[PROBLEM]: With pictures left out, copy exactly every line from the one containing "Christos Efraimidis –" through the end of the material.

━━ DATA

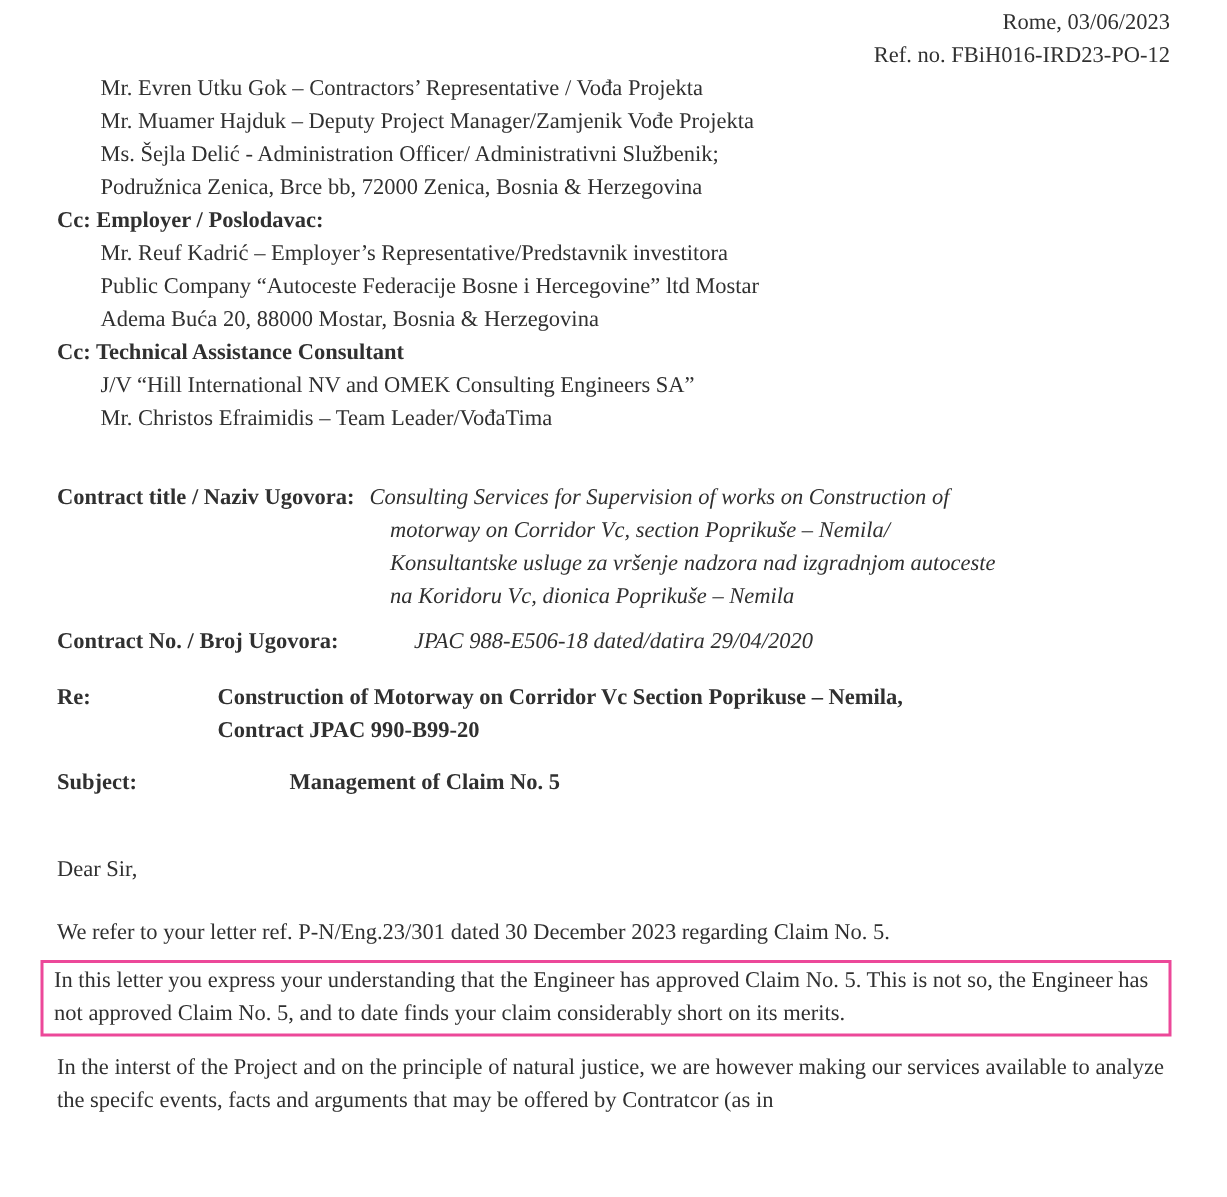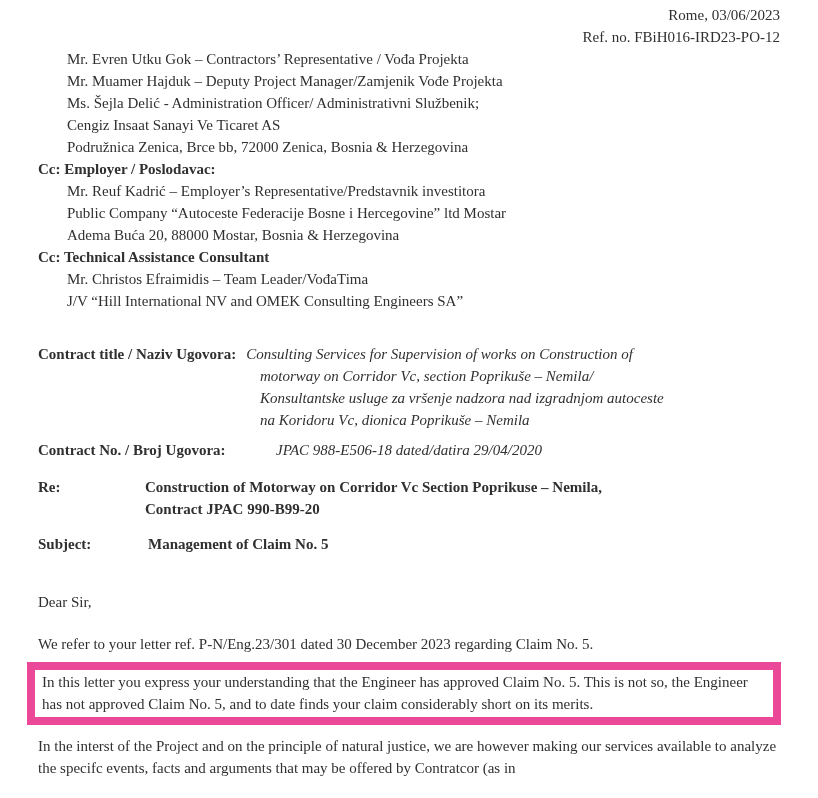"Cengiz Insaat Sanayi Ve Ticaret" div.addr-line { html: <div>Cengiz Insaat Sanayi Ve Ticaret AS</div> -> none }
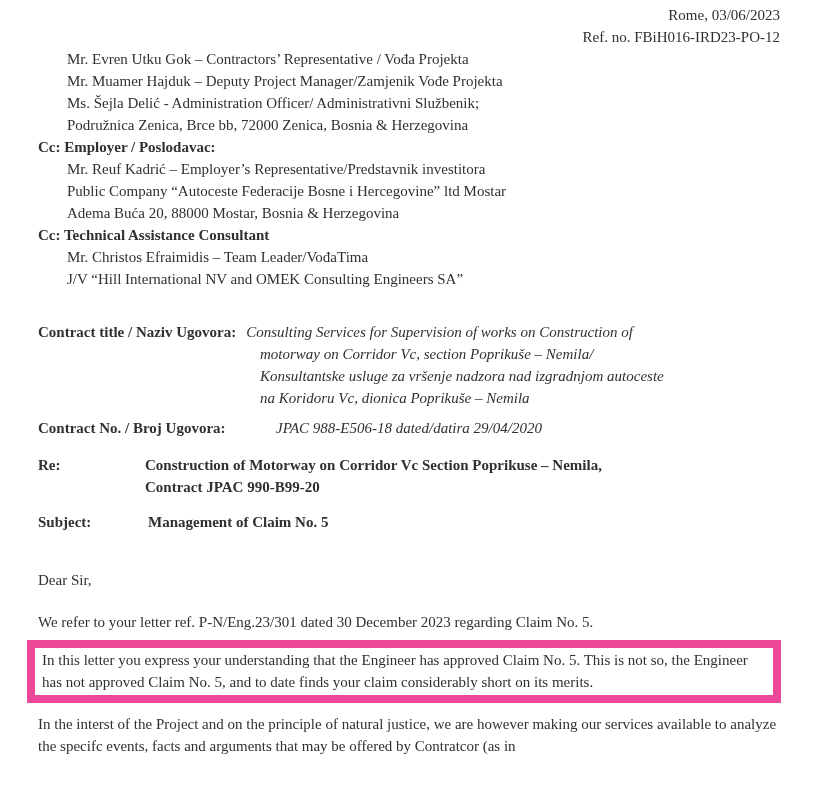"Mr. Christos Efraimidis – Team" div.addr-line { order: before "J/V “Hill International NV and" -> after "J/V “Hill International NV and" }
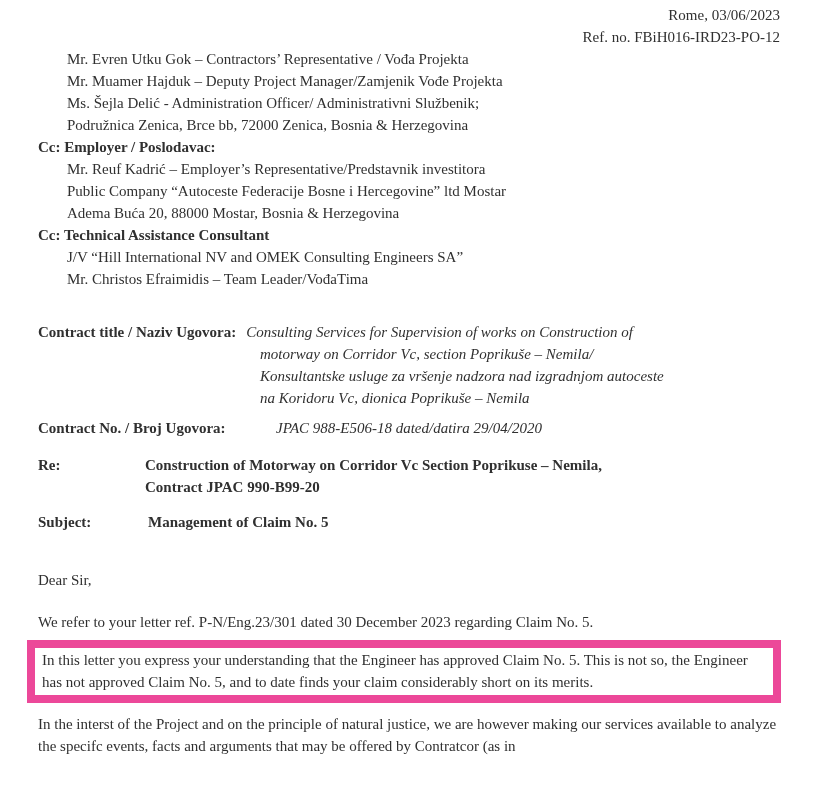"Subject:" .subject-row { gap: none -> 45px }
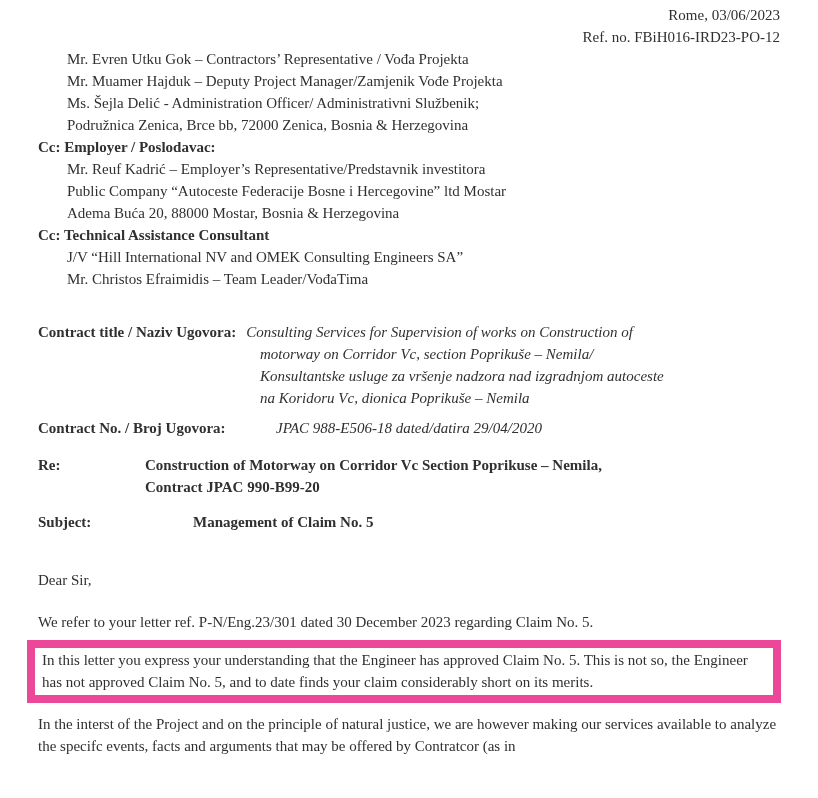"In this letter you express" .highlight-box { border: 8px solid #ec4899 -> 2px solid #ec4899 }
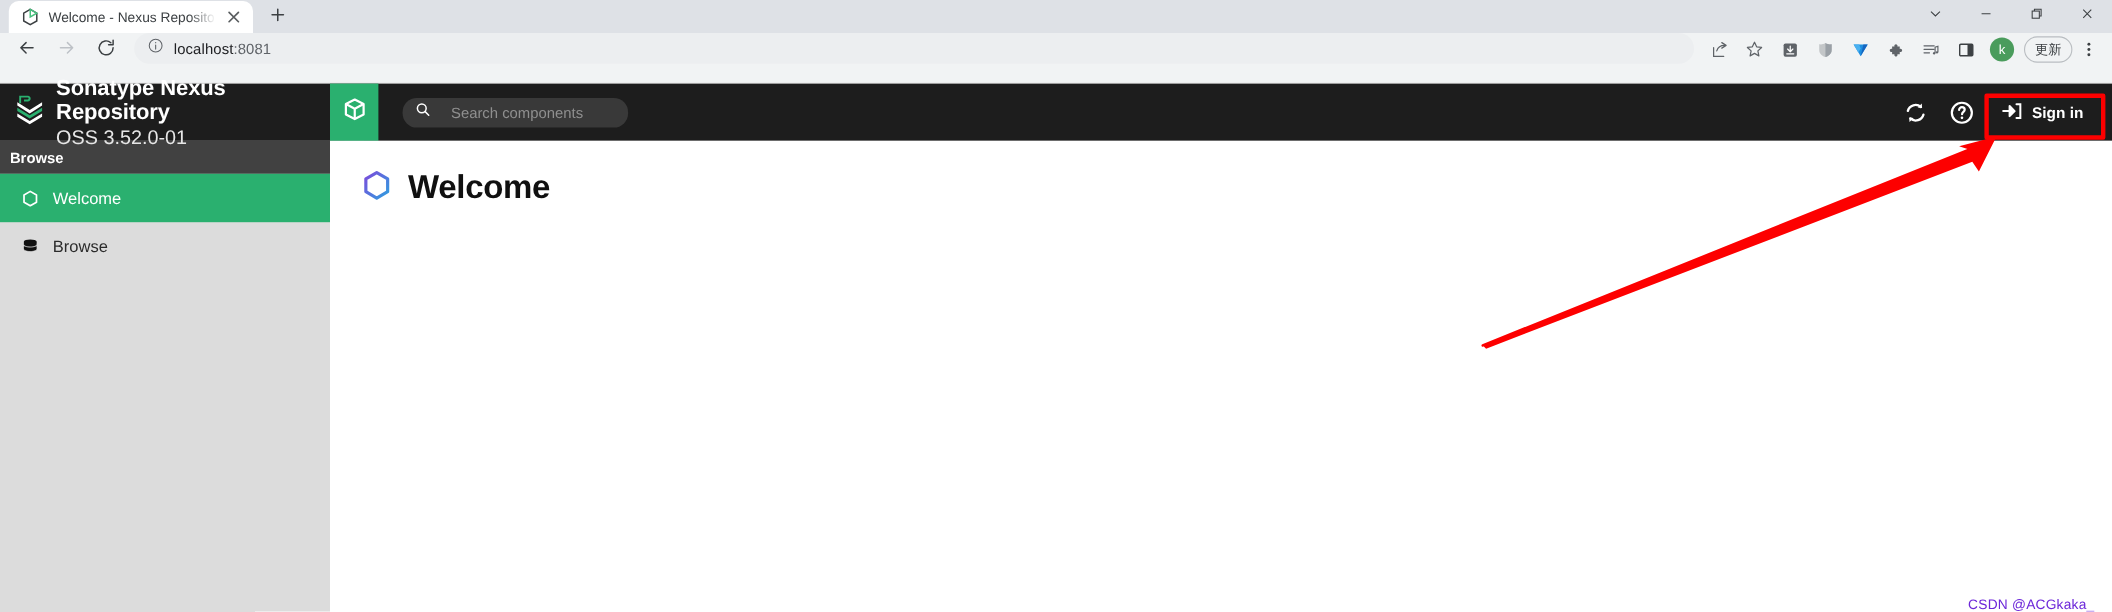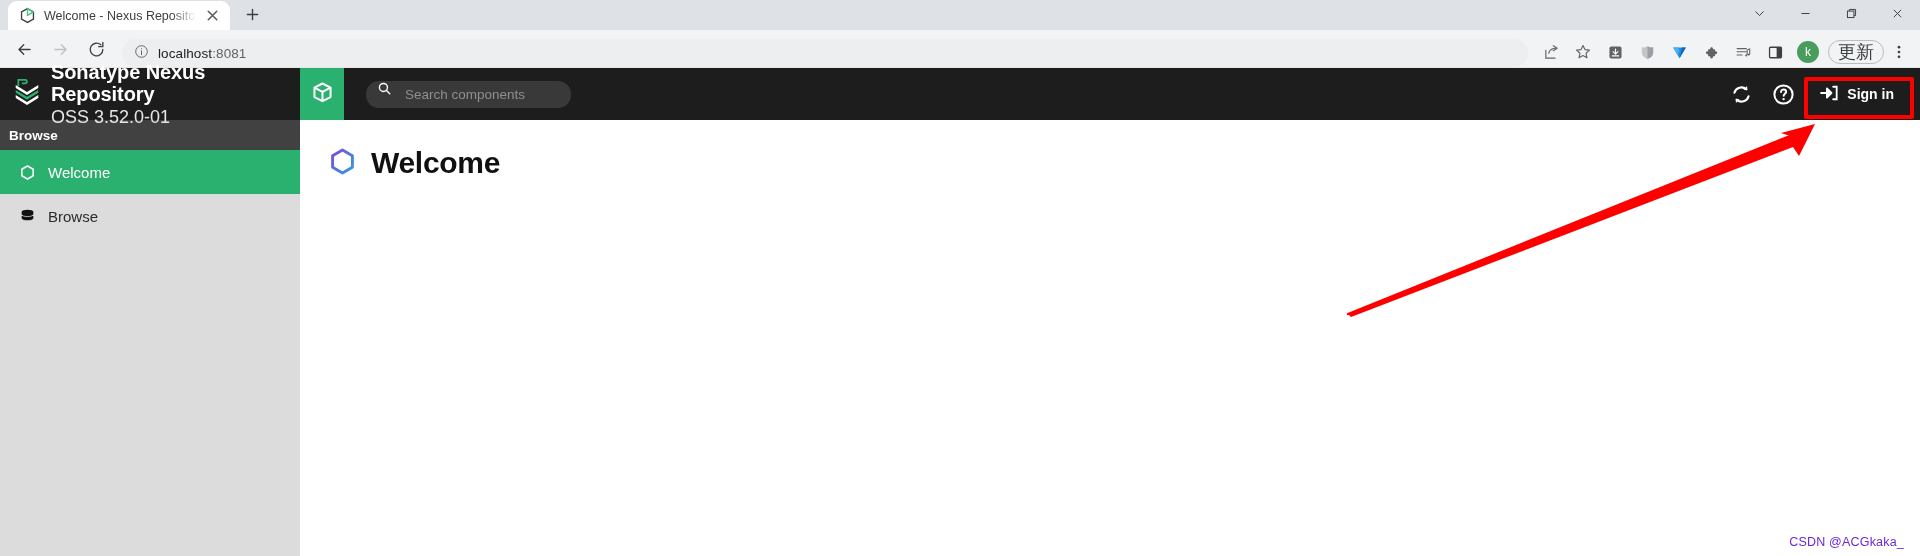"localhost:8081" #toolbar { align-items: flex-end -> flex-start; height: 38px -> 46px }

━━━━

[SOLUTION FOR THIS TASK]:
"Mr. Christos Efraimidis – Team" div.addr-line { order: before "J/V “Hill International NV and" -> after "J/V “Hill International NV and" }
"Subject:" .subject-row { gap: none -> 45px }
"In this letter you express" .highlight-box { border: 8px solid #ec4899 -> 2px solid #ec4899 }
"localhost:8081" #toolbar { align-items: flex-end -> flex-start; height: 38px -> 46px }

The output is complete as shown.